Atoms of Sodium and Caesium combined in the lab to shock the world.

Chemical reactions are known for their ‘stochastic’ encounters between elements that too if they are a decent match. But what if scientists want an exotic pairing of elements? What if scientists want a molecule which can be obtained by the atoms of elements which wouldn’t normally form a molecule? The way of seeing and performing chemical reactions may change drastically from now on as researchers from the US have just performed the world’s most precisely controlled chemical reaction scaling a reaction down as small as it can go, sticking together just two atoms from elements that wouldn’t normally form a molecule. Chemical reactions normally proceed through the random collisions of particles and are usually hit-and-miss affairs, where vast numbers of atoms are thrown together under the right conditions, and probability does the rest.

Laboratories in the past have created molecules by combining clusters of atoms, and the reactions were then measured in terms of averages. The goal was to gain additional insights on how molecules interact and to enable controls for reaction chemistry and design new quantum materials. A team of Harvard University researchers under the leadership of Kang-Kueng Ni began with just one atom of Sodium and Caesium each. They used laser ‘tweezers’ to set them to the different frequencies depending on their polarizabilities to manipulate individual atoms of these two alkali metals into close proximity, and provided a photon to help them bond into a single molecule. It is known as a ‘Photo Association’ reaction.

An interesting alloy like molecule was produced by these atoms. The method of creation used could pave a way to a much better understanding of reactions and this could lead to the kind of materials we might need in the future.
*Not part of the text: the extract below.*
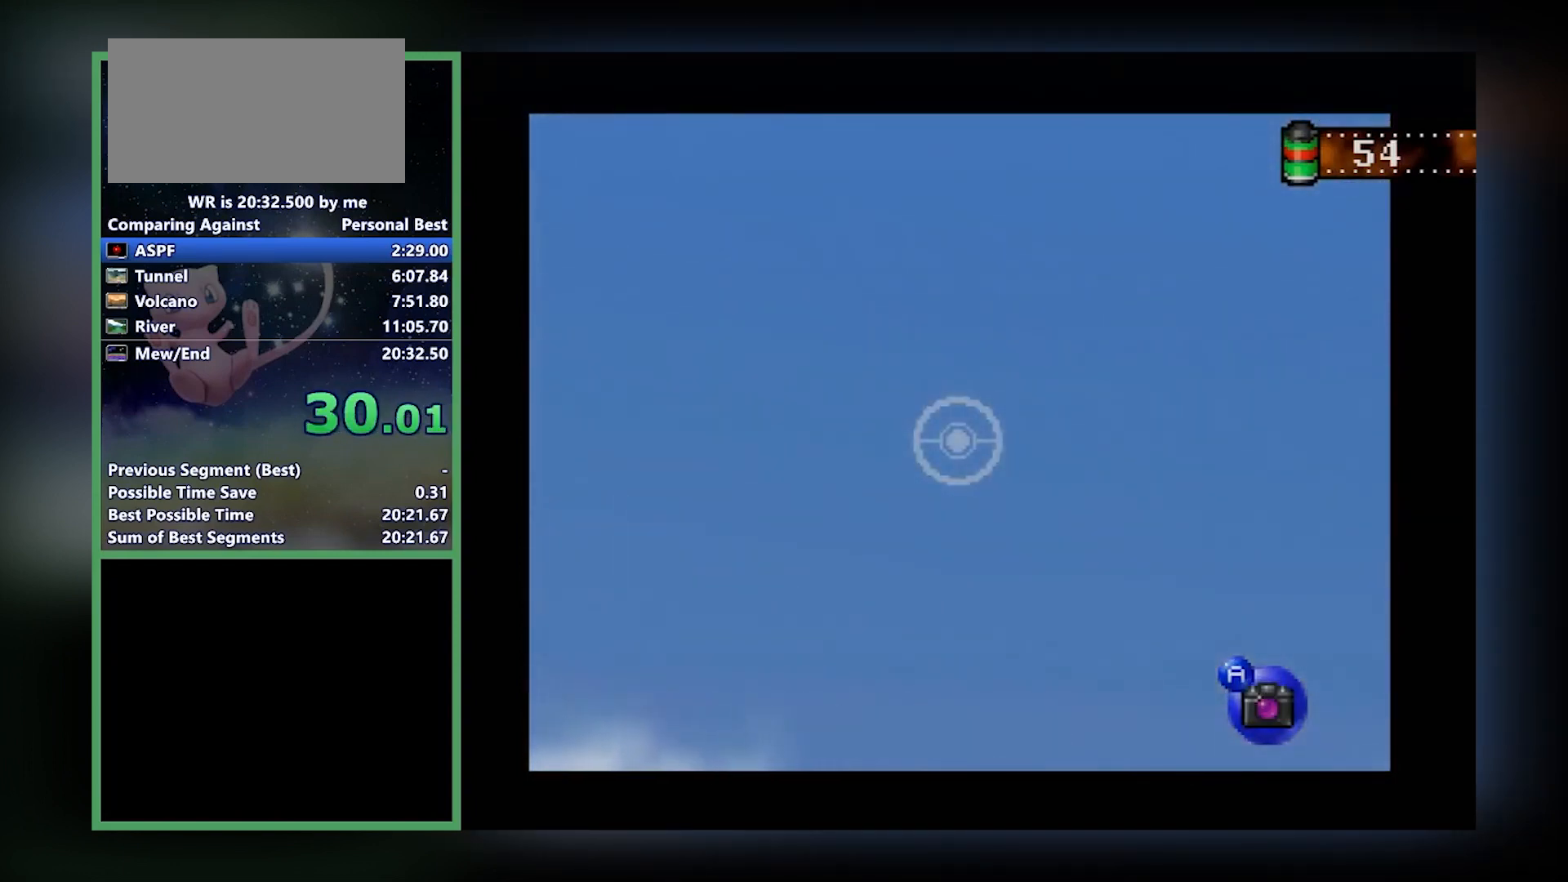
{"buttons": ["Z"], "left_stick": "center", "events": []}
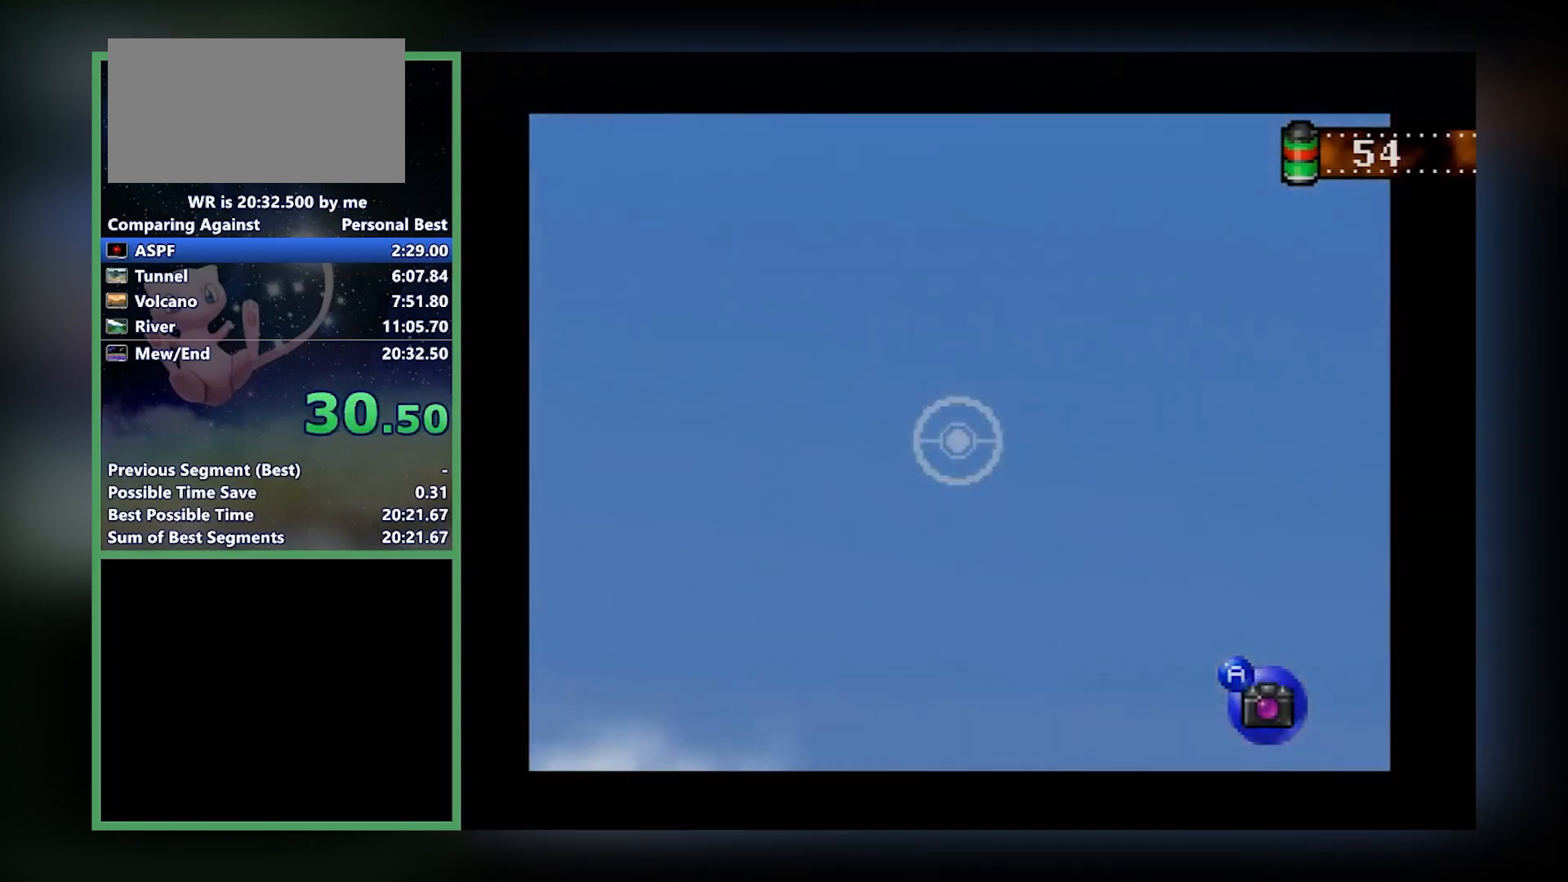
{"buttons": ["Z"], "left_stick": "center", "events": []}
Researchers say the discovery holds great promise for the future of quantum computing as the dipolar molecule constitutes a new type of qubit, the smallest unit of quantum information, which could lead to more-efficient devices in the future. The lead researcher, Kang Kueng Ni, said,

“The direction of quantum information processing is one of the things we’re excited about.”

If these two atoms happen to be close enough with the right energy, a connection can be formed no matter how improbable it sounds but it doesn’t seem impossible.
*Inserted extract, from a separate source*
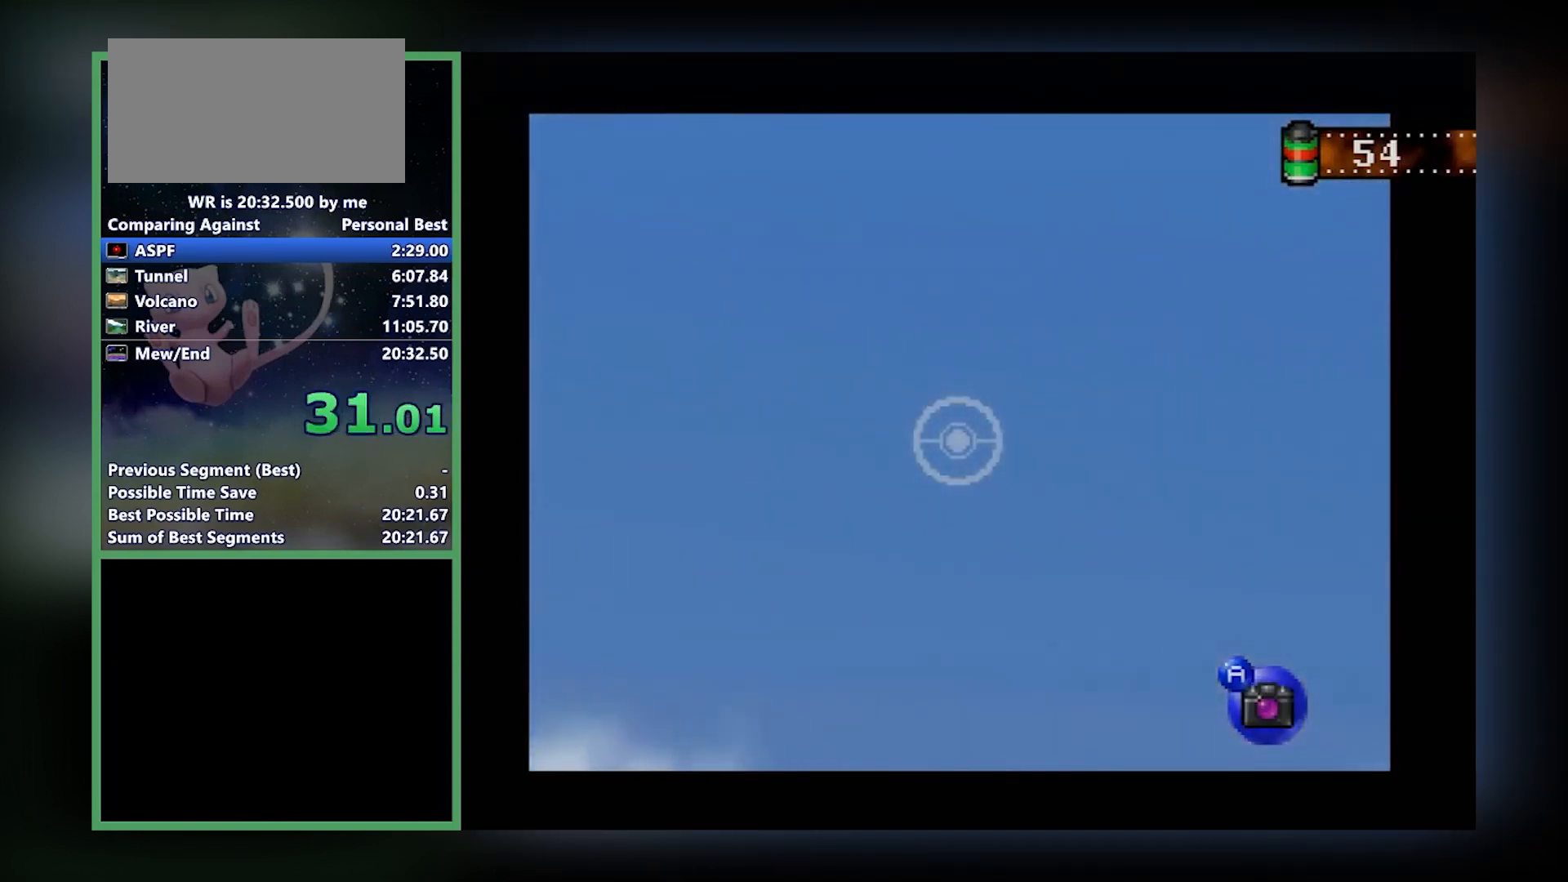
{"buttons": ["Z"], "left_stick": "center", "events": []}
The whole experiment was conducted in an ultra-high vacuum, with very low density. In order to achieve this perfect mix of energy and timing, the researchers held single atoms in overlapping magneto-optical traps and pelted them with photons to cool them down to a fraction of a degree above absolute zero. Meanwhile, they used a pair of lasers tuned to create an electrical effect, causing each atom to move towards each laser’s focus as if they were pulled into two sci-fi tractor beams. Ni says that the next step would be to create molecules by combining them while in a ground state, rather than an excited one with the goal of creating longer lived molecules.

“I think that a lot of scientists will follow, now that we have shown what is possible. This study was motivated by a few different things. In general, we are interested in a fundamental study to see how physical interaction and chemical reaction contribute to making phenomena complex. We wanted to take the simplest case, the laws of quantum mechanics, which are the underlying laws of nature. Our quantum pieces will then build up to something more complex; that was the initial motivation. Certainly, the work is not finished, but this is one breakthrough step.”

The ultimate goal would be the creation of quantum components for the next generation of computing and control of molecular interactions. For this kind of a chemical reaction, nothing can be left to a chance. Kang-Kueng Ni has added a hope by saying that if one dipolar molecule can be created in the lab, bigger and more complex ones can be made as well. Other scientists also jumped into the hype by showing their excitement over the results of the experiment. Jun Ye, a representative of the US National Institute of Standards and Technology, expressed his delight in the following words:

“The experimental demonstration represents for the first time that a chemical reaction process is deterministically controlled. Control of molecular interactions, including reaction, at the most fundamental level, has been a long-standing goal in physical science.”